=== Source material ===

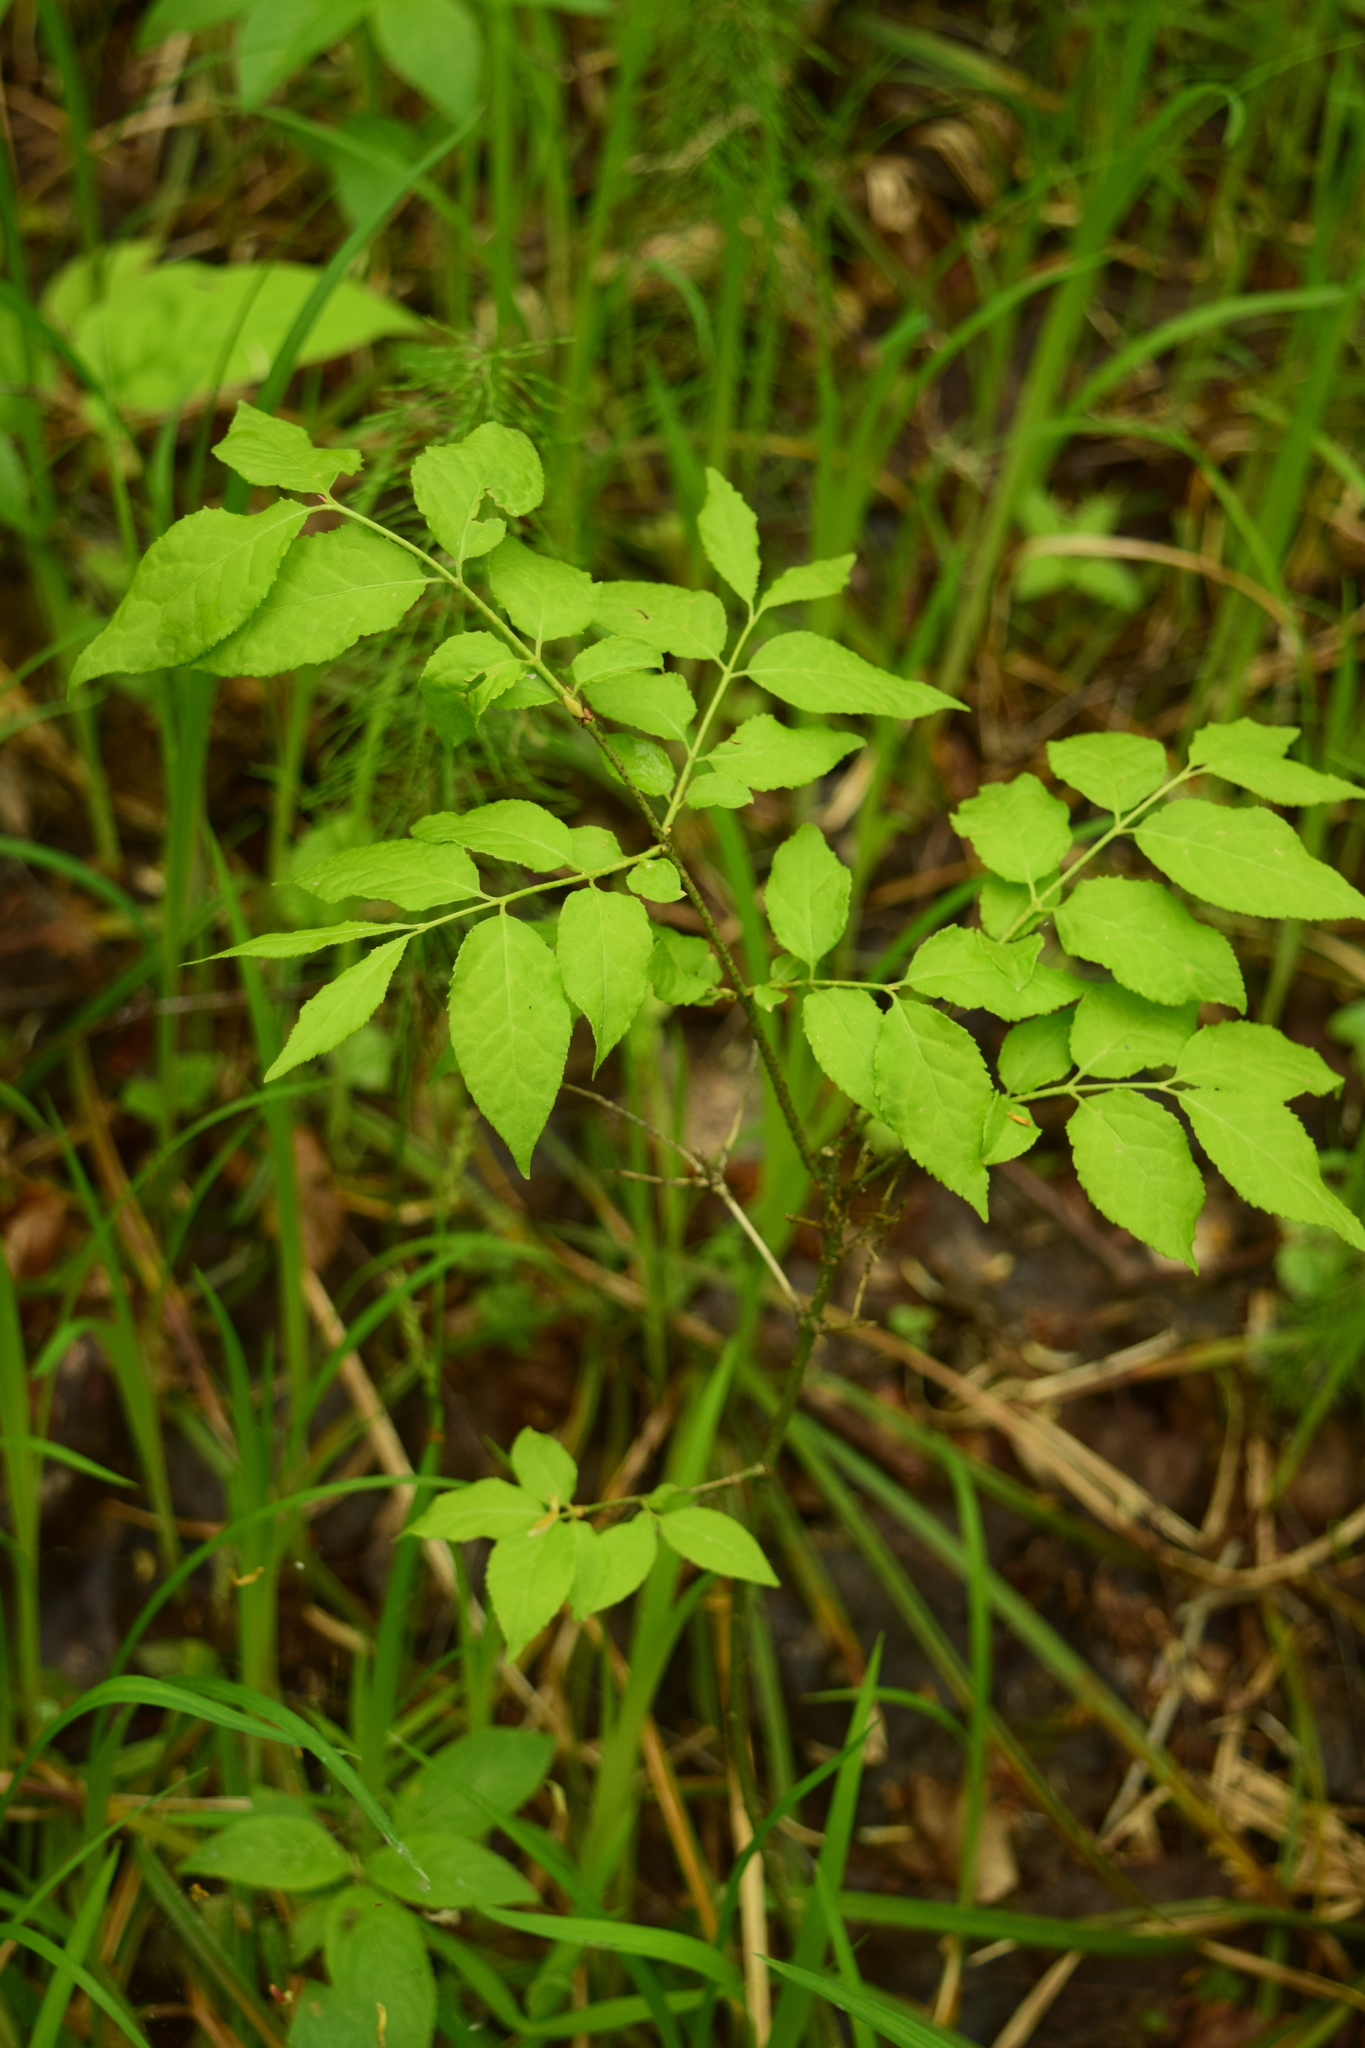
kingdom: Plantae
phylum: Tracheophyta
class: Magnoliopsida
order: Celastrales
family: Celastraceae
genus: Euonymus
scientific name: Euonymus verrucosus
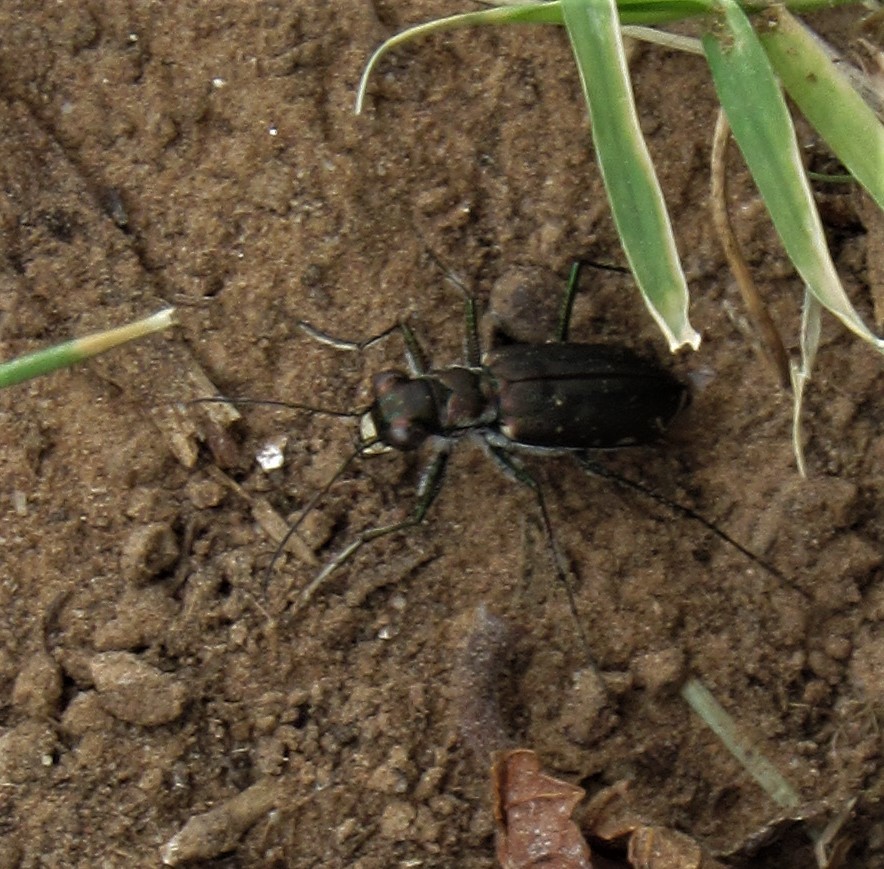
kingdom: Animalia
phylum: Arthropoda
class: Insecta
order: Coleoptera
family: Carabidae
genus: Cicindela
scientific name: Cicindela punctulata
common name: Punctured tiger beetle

===

-- Set exercise --
Output every line of the data above as a numbered list, skipping blank lines and leaving out the pictures.

-- Completed task --
1. kingdom: Plantae
2. phylum: Tracheophyta
3. class: Magnoliopsida
4. order: Celastrales
5. family: Celastraceae
6. genus: Euonymus
7. scientific name: Euonymus verrucosus
8. kingdom: Animalia
9. phylum: Arthropoda
10. class: Insecta
11. order: Coleoptera
12. family: Carabidae
13. genus: Cicindela
14. scientific name: Cicindela punctulata
15. common name: Punctured tiger beetle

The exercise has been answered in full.